PROBLEM: Each entry that follows is to be copied exactly, minus any pictures.

[Source records]
--

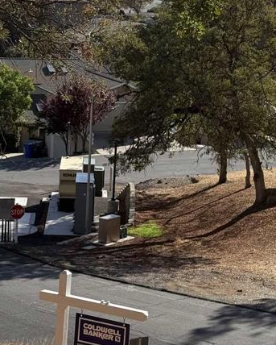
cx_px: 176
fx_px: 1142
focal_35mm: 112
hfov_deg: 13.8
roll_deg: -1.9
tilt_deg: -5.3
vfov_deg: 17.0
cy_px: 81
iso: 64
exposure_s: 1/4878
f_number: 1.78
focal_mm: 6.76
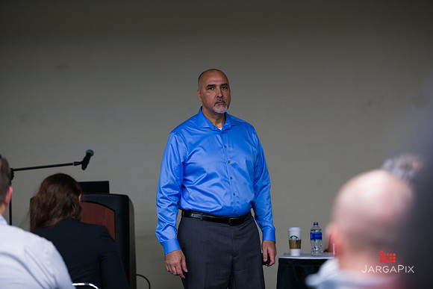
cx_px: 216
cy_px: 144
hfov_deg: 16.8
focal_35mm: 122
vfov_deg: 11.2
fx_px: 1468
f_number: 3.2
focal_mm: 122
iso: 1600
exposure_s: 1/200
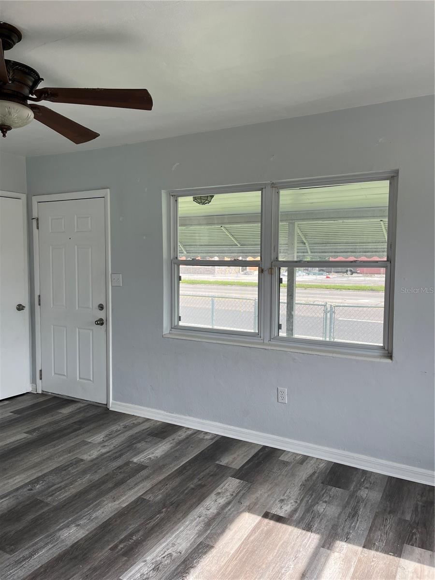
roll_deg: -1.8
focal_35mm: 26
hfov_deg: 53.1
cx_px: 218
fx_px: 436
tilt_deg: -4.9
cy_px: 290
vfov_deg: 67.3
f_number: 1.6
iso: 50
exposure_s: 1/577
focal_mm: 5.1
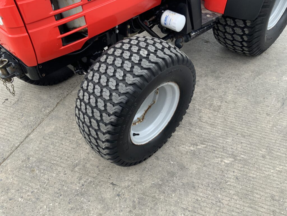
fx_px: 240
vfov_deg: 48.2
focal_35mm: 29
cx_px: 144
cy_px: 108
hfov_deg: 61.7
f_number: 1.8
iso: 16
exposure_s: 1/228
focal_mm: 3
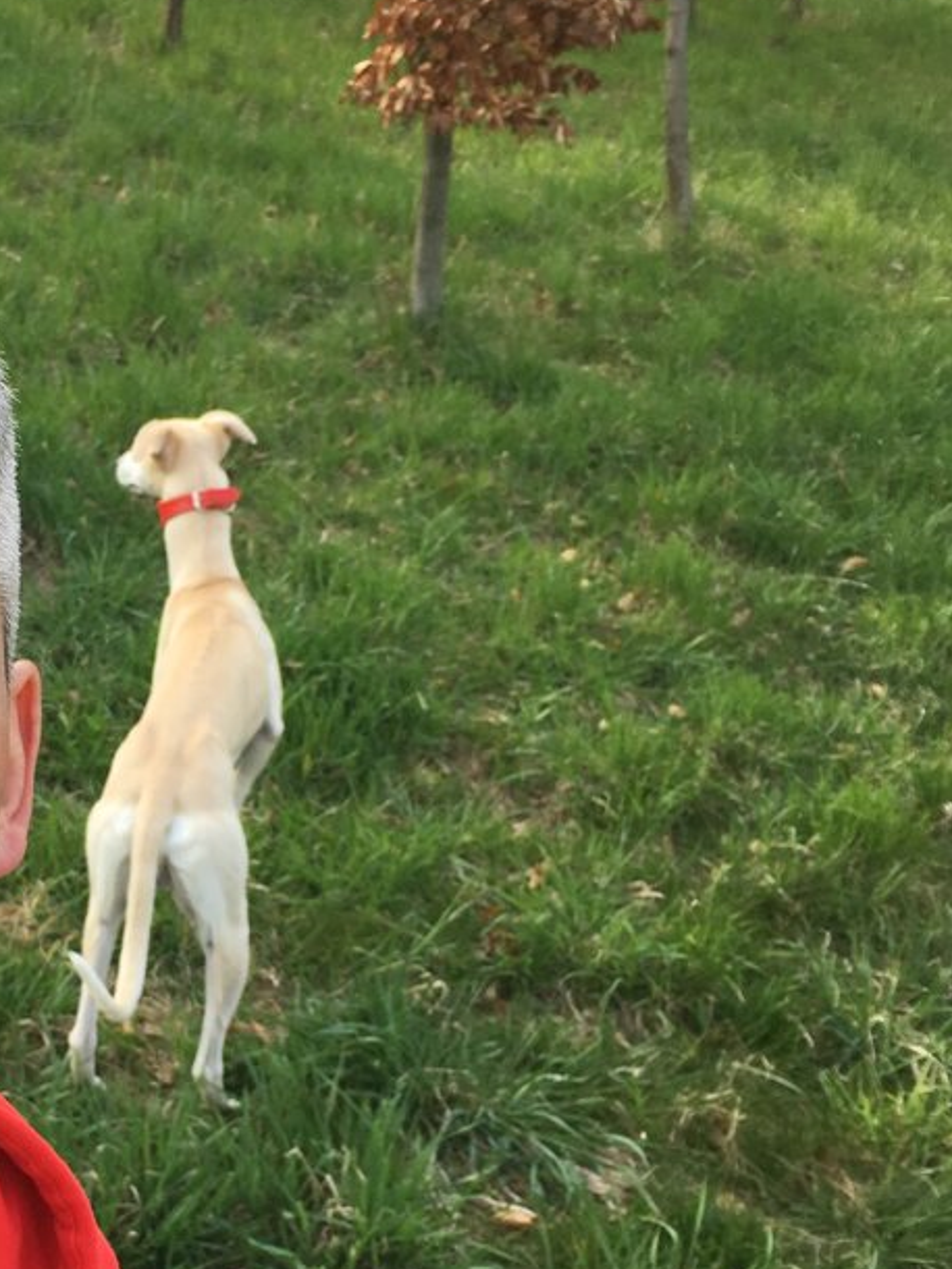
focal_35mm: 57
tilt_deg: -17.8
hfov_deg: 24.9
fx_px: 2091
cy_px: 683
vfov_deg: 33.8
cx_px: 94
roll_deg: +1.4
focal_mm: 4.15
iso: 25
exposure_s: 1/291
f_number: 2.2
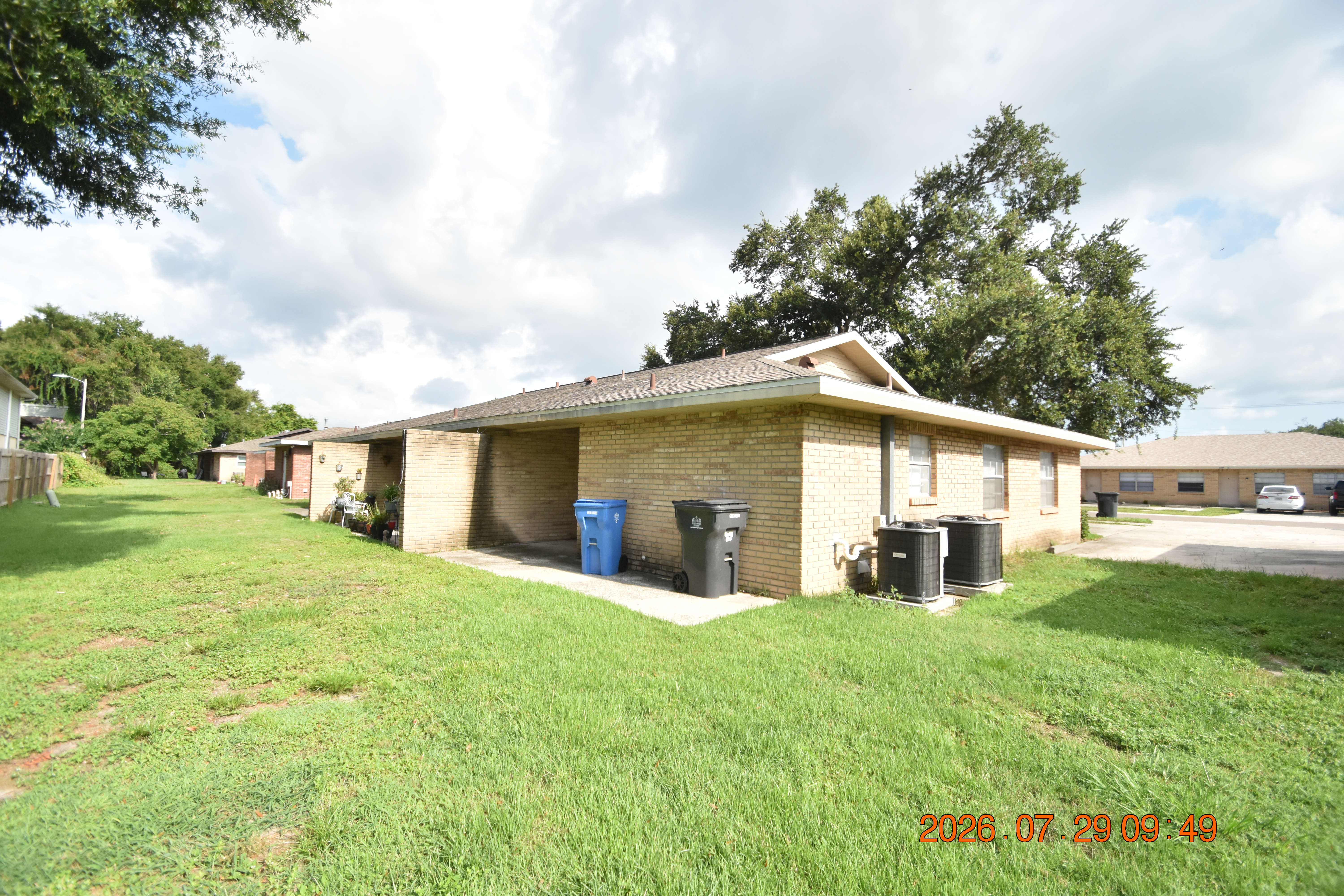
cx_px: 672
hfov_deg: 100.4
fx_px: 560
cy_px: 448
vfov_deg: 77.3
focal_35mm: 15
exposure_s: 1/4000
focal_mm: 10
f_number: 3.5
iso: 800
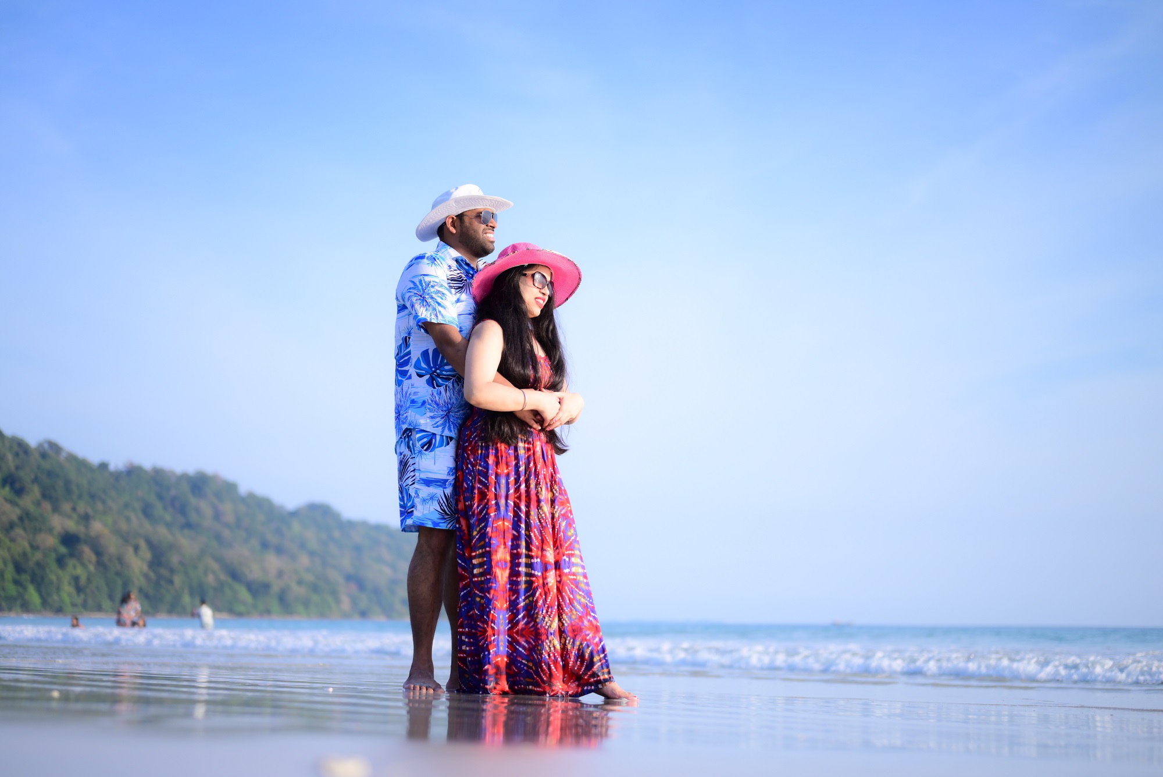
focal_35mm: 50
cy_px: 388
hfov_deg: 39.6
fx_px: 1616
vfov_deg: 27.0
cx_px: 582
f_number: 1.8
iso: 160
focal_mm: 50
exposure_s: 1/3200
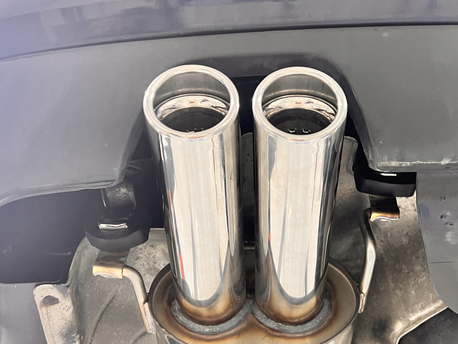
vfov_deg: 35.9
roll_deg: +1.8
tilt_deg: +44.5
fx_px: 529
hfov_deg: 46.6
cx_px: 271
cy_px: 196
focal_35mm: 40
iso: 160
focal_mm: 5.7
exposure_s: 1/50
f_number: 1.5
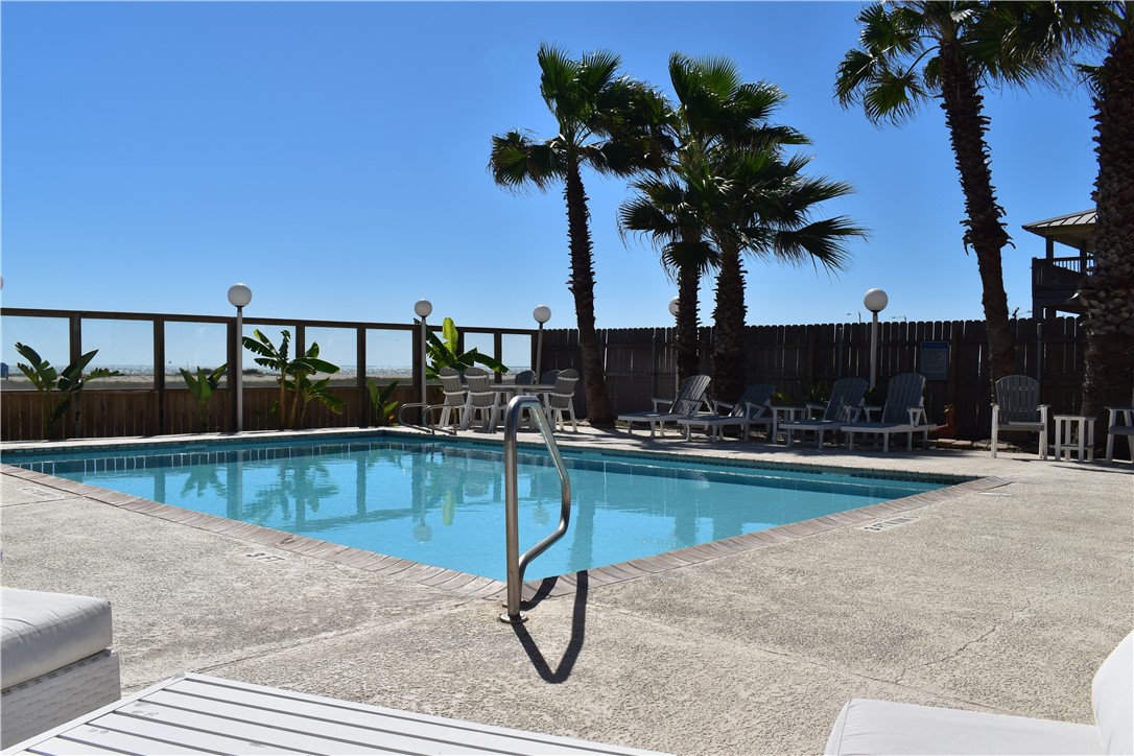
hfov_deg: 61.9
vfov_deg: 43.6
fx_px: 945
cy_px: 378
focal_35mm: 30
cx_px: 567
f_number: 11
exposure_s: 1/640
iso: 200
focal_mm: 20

--

TASK RESULT:
cx_px: 176
fx_px: 1142
focal_35mm: 112
hfov_deg: 13.8
roll_deg: -1.9
tilt_deg: -5.3
vfov_deg: 17.0
cy_px: 81
iso: 64
exposure_s: 1/4878
f_number: 1.78
focal_mm: 6.76
cx_px: 216
cy_px: 144
hfov_deg: 16.8
focal_35mm: 122
vfov_deg: 11.2
fx_px: 1468
f_number: 3.2
focal_mm: 122
iso: 1600
exposure_s: 1/200
roll_deg: -1.8
focal_35mm: 26
hfov_deg: 53.1
cx_px: 218
fx_px: 436
tilt_deg: -4.9
cy_px: 290
vfov_deg: 67.3
f_number: 1.6
iso: 50
exposure_s: 1/577
focal_mm: 5.1
fx_px: 240
vfov_deg: 48.2
focal_35mm: 29
cx_px: 144
cy_px: 108
hfov_deg: 61.7
f_number: 1.8
iso: 16
exposure_s: 1/228
focal_mm: 3
focal_35mm: 57
tilt_deg: -17.8
hfov_deg: 24.9
fx_px: 2091
cy_px: 683
vfov_deg: 33.8
cx_px: 94
roll_deg: +1.4
focal_mm: 4.15
iso: 25
exposure_s: 1/291
f_number: 2.2
cx_px: 672
hfov_deg: 100.4
fx_px: 560
cy_px: 448
vfov_deg: 77.3
focal_35mm: 15
exposure_s: 1/4000
focal_mm: 10
f_number: 3.5
iso: 800
focal_35mm: 50
cy_px: 388
hfov_deg: 39.6
fx_px: 1616
vfov_deg: 27.0
cx_px: 582
f_number: 1.8
iso: 160
focal_mm: 50
exposure_s: 1/3200
vfov_deg: 35.9
roll_deg: +1.8
tilt_deg: +44.5
fx_px: 529
hfov_deg: 46.6
cx_px: 271
cy_px: 196
focal_35mm: 40
iso: 160
focal_mm: 5.7
exposure_s: 1/50
f_number: 1.5
hfov_deg: 61.9
vfov_deg: 43.6
fx_px: 945
cy_px: 378
focal_35mm: 30
cx_px: 567
f_number: 11
exposure_s: 1/640
iso: 200
focal_mm: 20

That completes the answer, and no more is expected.